Con il passare degli anni l’IA ha compiuto grandi progressi e oggi «la conoscenza introdotta è molto più ampia e raffinata che in passato, e le diagnosi sono più accurate anche grazie all’impiego della statistica e dell’epidemiologia»; ma questo è solo una della due anime dell’IA, quella basata sulla logica e sulla valutazione matematica delle
probabilità. L’altro impiego dell’IA in medicina si basa sull’addestramento delle Reti Neurali.
All’Università Politecnica delle Marche l'”AIRTLab” diretto dal professor Dragoni sta addestrando reti neurali ad associare immagini di TAC polmonari ai corrispondenti referti bioptici per permettere al software di ricondurre direttamente al dato radiologico la classificazione del tumore in esame senza passare per la biopsia. In questo senso l’AI permetterebbe di accorciare decisamente i tempi che intercorrono tra la diagnostica e il trattamento a tutto vantaggio della salute del paziente.
Il professore fa notare, però, che «un limite di quest’approccio neuronale sta nel fatto che lo possiamo assimilare all’addestramento di un ‘animale’: questo può arrivare a segnalare correttamente il problema nella maggioranza dei casi, ma non è poi in grado di spiegare la motivazione della diagnosi, ovvero non è in grado di fornire argomentazioni descrittive e logicamente comprensibili a suo supporto, semplicemente perché non ha un linguaggio che gli consente di formulare ed esprimere concetti».

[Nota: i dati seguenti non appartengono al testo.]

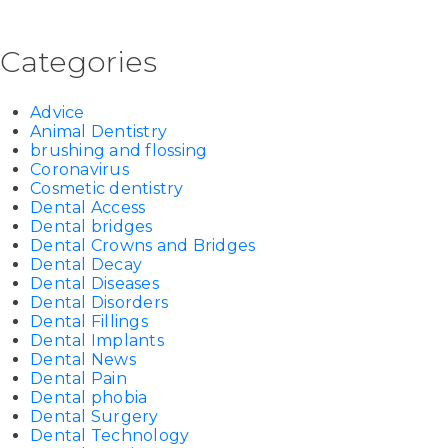
Categories
Advice
Animal Dentistry
brushing and flossing
Coronavirus
Cosmetic dentistry
Dental Access
Dental bridges
Dental Crowns and Bridges
Dental Decay
Dental Diseases
Dental Disorders
Dental Fillings
Dental Implants
Dental News
Dental Pain
Dental phobia
Dental Surgery
Dental Technology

Il limite generale dell’AI? «Il rischio è che in un futuro l’AI possa finire per sostituire gli uomini nelle loro capacità decisionali, anche in campo diagnostico.» Forse occorre una cornice normativa in cui collocare l’impiego di questi sistemi. In futuro, secondo Dragoni «l’Apprendimento Automatico continuerà a svilupparsi arricchendo il software di conoscenza ed esperienza, mentre l’esperienza e le conoscenze umane rimarranno sempre confinate in quanto acquisibile nel breve arco temporale di una vita».